Man, I’d offer pretty much everything. Jesus Montero, Brett Gardner, and Ivan Nova? Maybe substitute in Manny Banuelos for Nova, but the point is I’d offer a lot. The kid’s a star, a homer mashing star. Dude just turned 22 years old, and he’s got 56 homers and a .264 ISO in 250 games while playing half his games in a huge park in Florida. We can only dream that Montero turns into that guy that quickly.

Travis asks: Is there any chance Jorge Vazquez gets a shot at being a righty off the bench for the Yankees or is he stuck in AAA until they trade him?

There was an unconfirmed rumor floating around a few days ago that JoVa was headed to Japan, which would be a good move for him.
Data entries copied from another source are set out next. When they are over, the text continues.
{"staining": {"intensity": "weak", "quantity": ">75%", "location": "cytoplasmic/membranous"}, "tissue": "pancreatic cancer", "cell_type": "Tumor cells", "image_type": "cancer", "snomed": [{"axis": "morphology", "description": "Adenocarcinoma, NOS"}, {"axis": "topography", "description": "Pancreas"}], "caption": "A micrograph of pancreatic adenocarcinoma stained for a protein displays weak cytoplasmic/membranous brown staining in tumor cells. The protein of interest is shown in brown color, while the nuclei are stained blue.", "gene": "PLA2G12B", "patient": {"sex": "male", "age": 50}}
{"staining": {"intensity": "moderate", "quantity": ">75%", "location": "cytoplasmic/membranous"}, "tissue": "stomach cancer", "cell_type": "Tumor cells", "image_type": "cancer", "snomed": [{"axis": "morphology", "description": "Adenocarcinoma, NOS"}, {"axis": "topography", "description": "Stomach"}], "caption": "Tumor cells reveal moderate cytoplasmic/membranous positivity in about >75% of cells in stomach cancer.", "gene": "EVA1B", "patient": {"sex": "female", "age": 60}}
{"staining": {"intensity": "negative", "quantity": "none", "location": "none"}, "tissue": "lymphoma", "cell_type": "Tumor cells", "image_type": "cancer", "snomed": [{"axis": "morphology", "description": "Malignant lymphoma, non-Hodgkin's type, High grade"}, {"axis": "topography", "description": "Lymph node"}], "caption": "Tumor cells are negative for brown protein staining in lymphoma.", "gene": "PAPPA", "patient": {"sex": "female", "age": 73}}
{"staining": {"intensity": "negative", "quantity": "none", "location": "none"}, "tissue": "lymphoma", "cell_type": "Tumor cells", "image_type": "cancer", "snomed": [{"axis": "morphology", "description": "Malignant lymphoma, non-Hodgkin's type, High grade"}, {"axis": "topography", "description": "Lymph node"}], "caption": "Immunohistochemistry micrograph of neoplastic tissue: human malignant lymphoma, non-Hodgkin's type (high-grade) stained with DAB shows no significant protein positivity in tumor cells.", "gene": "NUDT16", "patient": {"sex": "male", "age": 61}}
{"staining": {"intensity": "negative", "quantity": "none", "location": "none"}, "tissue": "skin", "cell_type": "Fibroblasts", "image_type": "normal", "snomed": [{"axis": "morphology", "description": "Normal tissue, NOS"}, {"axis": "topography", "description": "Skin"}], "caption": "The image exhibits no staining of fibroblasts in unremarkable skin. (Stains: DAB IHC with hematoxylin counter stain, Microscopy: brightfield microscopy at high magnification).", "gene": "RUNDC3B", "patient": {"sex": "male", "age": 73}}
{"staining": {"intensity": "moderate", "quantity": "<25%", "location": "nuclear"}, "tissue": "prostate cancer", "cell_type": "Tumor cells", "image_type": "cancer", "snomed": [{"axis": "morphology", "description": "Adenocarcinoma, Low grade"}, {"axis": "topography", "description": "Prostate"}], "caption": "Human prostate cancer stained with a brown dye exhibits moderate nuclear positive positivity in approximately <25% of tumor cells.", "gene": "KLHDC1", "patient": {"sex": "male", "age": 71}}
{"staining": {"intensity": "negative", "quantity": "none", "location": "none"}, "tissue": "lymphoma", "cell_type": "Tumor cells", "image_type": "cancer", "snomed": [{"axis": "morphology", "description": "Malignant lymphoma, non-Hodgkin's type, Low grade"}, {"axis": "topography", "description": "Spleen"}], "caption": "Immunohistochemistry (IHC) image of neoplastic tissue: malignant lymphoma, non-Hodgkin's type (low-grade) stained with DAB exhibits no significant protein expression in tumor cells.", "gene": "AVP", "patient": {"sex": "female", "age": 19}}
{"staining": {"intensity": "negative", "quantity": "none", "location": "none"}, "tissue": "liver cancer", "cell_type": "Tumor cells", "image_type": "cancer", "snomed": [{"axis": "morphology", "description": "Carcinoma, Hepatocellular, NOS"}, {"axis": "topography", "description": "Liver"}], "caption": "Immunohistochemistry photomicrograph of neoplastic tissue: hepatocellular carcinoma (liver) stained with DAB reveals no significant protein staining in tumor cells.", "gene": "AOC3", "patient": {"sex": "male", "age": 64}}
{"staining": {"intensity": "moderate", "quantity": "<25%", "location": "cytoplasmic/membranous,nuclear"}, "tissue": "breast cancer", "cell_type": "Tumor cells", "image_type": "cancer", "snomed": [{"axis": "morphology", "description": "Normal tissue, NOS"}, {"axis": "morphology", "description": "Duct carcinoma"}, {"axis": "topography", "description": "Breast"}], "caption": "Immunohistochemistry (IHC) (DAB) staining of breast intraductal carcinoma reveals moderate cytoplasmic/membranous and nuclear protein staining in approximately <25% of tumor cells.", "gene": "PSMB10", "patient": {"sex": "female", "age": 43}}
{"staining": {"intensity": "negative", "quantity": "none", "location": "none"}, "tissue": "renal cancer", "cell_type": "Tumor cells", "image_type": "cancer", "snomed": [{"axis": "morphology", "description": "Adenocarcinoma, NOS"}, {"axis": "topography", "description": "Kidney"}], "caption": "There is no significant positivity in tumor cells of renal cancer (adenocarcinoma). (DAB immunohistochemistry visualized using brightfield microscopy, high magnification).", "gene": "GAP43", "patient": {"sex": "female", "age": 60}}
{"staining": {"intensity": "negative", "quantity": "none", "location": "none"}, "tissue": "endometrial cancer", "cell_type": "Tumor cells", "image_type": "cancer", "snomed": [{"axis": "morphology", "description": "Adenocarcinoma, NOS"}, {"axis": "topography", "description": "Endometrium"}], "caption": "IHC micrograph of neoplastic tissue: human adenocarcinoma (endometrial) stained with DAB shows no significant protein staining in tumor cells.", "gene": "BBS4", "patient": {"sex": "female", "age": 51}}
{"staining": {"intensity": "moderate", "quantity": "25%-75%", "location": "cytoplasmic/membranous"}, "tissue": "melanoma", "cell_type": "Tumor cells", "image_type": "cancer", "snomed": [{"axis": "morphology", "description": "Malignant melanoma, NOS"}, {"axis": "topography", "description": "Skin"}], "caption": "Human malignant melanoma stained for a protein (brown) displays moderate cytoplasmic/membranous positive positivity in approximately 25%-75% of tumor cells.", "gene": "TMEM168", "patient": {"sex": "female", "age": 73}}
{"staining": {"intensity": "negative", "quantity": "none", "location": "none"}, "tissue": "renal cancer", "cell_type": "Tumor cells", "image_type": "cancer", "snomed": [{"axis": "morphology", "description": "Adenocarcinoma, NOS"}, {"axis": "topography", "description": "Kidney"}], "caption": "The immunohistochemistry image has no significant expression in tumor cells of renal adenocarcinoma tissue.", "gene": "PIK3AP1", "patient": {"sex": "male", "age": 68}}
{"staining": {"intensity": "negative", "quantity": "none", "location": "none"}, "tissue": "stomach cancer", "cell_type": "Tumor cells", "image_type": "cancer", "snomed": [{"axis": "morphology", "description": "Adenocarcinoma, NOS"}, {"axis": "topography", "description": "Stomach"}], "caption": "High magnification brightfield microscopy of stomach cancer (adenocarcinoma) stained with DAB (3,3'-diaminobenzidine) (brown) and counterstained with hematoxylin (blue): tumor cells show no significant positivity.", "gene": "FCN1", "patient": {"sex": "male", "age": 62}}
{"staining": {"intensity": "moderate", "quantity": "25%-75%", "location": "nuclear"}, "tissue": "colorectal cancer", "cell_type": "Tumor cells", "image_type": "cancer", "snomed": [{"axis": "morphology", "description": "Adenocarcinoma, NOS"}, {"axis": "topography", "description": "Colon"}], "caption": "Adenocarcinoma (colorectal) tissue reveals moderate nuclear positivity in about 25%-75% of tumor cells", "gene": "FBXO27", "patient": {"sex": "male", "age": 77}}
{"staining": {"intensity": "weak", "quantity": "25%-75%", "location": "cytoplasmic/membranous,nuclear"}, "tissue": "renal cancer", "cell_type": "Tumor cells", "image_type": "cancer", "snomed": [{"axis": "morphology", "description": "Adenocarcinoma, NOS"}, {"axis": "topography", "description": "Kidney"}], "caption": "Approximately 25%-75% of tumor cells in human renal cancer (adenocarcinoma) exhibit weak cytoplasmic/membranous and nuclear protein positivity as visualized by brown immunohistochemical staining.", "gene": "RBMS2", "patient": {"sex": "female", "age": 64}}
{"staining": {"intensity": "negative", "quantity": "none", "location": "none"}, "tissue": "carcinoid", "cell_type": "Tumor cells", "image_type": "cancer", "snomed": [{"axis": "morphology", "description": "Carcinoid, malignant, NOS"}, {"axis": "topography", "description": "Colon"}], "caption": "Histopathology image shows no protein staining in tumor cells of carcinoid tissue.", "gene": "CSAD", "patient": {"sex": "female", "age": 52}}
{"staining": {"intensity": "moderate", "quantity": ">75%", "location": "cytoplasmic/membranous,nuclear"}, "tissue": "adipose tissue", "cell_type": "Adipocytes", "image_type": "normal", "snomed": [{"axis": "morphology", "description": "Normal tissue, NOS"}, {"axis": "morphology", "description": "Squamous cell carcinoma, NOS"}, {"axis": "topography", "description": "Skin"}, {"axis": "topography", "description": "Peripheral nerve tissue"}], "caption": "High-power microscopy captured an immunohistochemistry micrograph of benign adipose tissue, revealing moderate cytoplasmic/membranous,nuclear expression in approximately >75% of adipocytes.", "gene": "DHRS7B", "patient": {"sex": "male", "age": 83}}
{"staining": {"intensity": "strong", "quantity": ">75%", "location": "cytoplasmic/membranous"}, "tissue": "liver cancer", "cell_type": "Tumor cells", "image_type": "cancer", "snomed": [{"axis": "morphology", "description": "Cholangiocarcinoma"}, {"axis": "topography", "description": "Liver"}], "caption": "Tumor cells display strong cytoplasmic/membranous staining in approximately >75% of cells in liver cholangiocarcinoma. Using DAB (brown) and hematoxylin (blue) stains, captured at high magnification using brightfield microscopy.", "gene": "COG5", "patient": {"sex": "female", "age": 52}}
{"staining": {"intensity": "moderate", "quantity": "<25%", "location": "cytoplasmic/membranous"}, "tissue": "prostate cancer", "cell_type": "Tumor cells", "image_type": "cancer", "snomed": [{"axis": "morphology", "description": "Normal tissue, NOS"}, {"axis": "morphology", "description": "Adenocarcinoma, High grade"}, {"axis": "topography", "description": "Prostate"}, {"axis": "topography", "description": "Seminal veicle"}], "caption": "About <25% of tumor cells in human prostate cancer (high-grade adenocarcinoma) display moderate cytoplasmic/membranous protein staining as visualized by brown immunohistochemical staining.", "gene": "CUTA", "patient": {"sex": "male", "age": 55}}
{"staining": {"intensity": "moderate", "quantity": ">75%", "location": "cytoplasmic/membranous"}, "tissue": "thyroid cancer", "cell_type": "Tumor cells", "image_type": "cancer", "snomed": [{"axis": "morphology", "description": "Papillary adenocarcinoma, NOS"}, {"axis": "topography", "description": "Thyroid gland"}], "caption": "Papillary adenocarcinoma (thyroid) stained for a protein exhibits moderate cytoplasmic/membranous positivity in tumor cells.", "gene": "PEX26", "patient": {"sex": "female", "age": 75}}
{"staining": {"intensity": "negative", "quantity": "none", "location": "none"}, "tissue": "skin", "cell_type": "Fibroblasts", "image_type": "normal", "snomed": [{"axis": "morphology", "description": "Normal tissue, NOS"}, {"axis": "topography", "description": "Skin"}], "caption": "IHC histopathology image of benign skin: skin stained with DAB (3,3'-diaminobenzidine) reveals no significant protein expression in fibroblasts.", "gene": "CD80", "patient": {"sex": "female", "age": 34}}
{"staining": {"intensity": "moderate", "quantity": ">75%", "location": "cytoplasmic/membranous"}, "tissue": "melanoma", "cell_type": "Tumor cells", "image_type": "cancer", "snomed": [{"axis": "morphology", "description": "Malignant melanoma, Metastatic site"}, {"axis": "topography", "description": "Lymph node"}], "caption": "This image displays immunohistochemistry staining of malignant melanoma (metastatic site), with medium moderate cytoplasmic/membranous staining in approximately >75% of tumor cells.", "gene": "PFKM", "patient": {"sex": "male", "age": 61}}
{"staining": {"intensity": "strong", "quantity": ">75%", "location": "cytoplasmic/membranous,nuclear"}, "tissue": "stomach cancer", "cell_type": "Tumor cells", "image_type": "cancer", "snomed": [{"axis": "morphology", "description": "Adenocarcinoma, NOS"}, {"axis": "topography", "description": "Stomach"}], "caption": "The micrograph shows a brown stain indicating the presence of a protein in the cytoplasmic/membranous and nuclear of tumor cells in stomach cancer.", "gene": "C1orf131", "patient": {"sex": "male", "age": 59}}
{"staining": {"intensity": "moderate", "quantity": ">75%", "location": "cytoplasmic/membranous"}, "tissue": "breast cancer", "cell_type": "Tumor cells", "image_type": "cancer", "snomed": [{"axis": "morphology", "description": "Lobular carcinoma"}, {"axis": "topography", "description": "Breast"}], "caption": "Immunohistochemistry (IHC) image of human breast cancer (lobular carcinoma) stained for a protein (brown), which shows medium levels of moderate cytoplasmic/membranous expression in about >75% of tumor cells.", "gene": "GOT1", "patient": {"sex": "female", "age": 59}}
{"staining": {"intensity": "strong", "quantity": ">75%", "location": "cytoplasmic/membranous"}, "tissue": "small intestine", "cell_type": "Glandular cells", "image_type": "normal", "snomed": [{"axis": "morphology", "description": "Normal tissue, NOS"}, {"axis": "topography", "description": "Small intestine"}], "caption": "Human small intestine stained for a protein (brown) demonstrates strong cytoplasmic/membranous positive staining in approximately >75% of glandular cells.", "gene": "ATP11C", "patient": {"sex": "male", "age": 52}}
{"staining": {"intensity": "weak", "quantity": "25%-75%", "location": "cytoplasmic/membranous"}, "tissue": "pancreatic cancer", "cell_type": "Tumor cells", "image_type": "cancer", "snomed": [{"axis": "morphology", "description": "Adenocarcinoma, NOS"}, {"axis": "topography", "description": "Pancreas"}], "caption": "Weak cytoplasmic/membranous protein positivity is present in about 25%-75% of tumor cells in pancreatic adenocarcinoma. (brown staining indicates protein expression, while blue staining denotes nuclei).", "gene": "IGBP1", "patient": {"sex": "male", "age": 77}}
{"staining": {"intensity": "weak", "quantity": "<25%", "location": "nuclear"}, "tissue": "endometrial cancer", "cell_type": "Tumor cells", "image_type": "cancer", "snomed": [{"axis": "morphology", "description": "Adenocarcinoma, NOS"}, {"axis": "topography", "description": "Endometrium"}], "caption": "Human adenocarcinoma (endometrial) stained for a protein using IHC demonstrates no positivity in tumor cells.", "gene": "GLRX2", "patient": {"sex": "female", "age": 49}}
He’d definitely make more money there than he would sitting in Triple-A. And no, he won’t get a chance to be a bench player for the Yankees. The guy has big power but also big holes in his swing, hence the 220 strikeouts in 700 plate appearances between the regular season and winter ball this year. He also doesn’t offer much on defense. Don’t worry, someone else just like him will be along in a year or two.

Chip asks: In light of the Matt Moore contract, would you offer the same contract to Banuelos if he put up something like 9 K/9, 2.8 BB/9, 0.6 HR/9 in AAA and forces himself into the major league rotation? Maybe even Montero would take something like that.

I’d offer it to Montero before I offered it to Banuelos (position players are safer than pitchers, yadda yadda yadda), but the Yankees have no reason to rush into a long-term deal with either player. Tampa has to do it because they won’t be able to afford these guys in three or four years, but the Yankees don’t have that problem. They can be patient, see how these guys develop, then make an offer if one is warranted. Just imagine if they’d signed Phil Hughes long-term in 2007, or Nick Johnson in 2003. It’s very risky business when you’re talking about guy with less than two years of service time, just look back at how many Rookie of the Year Award winners were total duds a few seasons later.